Retour de Corse, Pâques 2023
C'est à Sartène, une nuit de vendredi saint. La petite cité à flanc de montagne est illuminée comme un marché de Noël.
Les pieds entravés, entièrement drapé de la tête au pied, le pénitent rouge traîne sa croix dans un sinistre crissement de chaînes. Toute la Corse s'est donné rendez-vous dans les ruelles qui rayonnent autour de Santa Maria Assunta. Agglutinée aux terrasses bondées des cafés et des restaurants, elle guette l'apparition de la silhouette sans visage. Fendue par la procession, la foule ondule dans son sillage, se disloque ici, se recompose un peu plus loin. Dès que les polyphonies lancinantes se rapprochent, chacun se précipite, brandit son téléphone, tente de trouver la meilleure pose pour capter l'instant. Si on pouvait les observer d'en haut, ces flux et reflux de grappes humaines formeraient l'impeccable chorégraphie d'une nuée d'étourneaux. A hauteur de caméra, la cinématographie généralisée de cette foule par elle-même ne représente plus que la mise en abyme de sa propre neutralisation dans la lumière bleutée des écrans. Quand tout n'est plus qu'image, il n'y a plus d'image.
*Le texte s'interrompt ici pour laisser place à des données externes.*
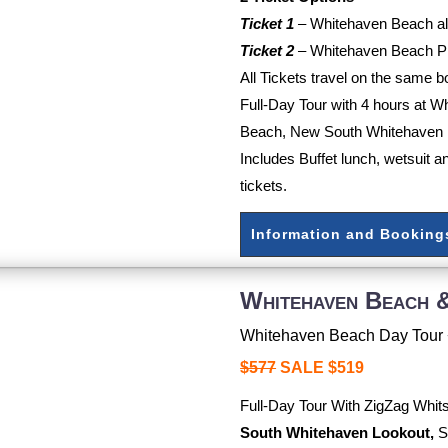
Ticket 1
–
Whitehaven Beach all
Ticket 2
–
Whitehaven Beach Pl
All Tickets travel on the same b
Full-Day Tour with 4 hours at 
Beach, New South Whitehaven 
Includes Buffet lunch, wetsuit a
tickets.
Information and Booking
Whitehaven Beach &
Whitehaven Beach Day Tour 
$577
SALE $519
Full-Day Tour With ZigZag Whi
South Whitehaven Lookout,
S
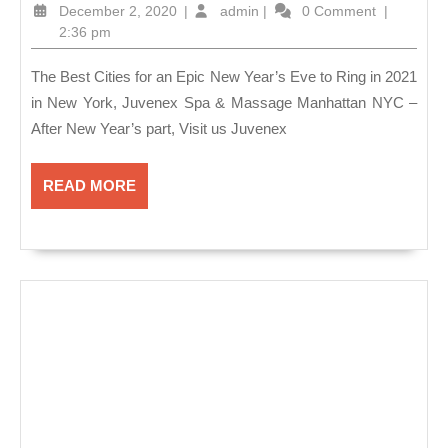
Best
December
admin
December 2, 2020
|
admin
|
0 Comment
|
Cities
2,
2:36 pm
2020
for
The Best Cities for an Epic New Year’s Eve to Ring in 2021
an
in New York, Juvenex Spa & Massage Manhattan NYC –
Epic
After New Year’s part, Visit us Juvenex
New
Year’s
READ
READ MORE
Eve
MORE
to
Ring
in
2021
in
New
York,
De cette foule en folie dont les orgies consommatoires et sacrificielles réactualisent la nostalgie du rite défunt, ou de l'assemblée rare et chenue qui, la veille à Cargèse, célébrait le jeudi saint dans une surenchère de vulgarités morbides, on n'aurait su dire laquelle, à son corps défendant, figurait le mieux la Passion du Christ. Dans les deux cas, comme au Mont des Oliviers, Jésus était seul, crucifié de nouveau par les formes de civilisation que sa venue sur la terre avait fait naître.
Partout en Occident se constatent les mêmes apories identitaires de notre impuissance collective. En Corse, où tout se joue dans les bornes étroites d'un dé à coudre, la population est prise en tenaille entre les slogans tristes badigeonnés par les nationalistes sur les murs pastels du vieil Ajaccio – « go home Francia, go home islam » – et les drapeaux bleus aux étoiles d'or dont quelques bureaucrates, avec l'arrogance tranquille de ceux qui se savent détenteurs du vrai pouvoir, se permettent de tapisser les palissades du plus modeste chantier : munificences du nouvel Empire sur le dos d’un État-cadavre dont quelques uns s'acharnent à poursuivre le fantôme.
Chapelles austères, grasses prairies, vertiges d'immensités, épousailles de neiges éternelles et de mers turquoises où s'abîment des abrupts rougeoyants... Être plongé dans le cœur du monde, là où s'enfantent et se croisent toutes les beautés de la terre, et danser tout autour, sans rien voir, tels des paillons aveuglés dans les lumières de la nuit.
« Père, pardonne-leur car ils ne savent pas ce qu'ils font. »
Dans la Corse en fleurs, immolé sur l'autel du spectacle, l'infini est ressuscité.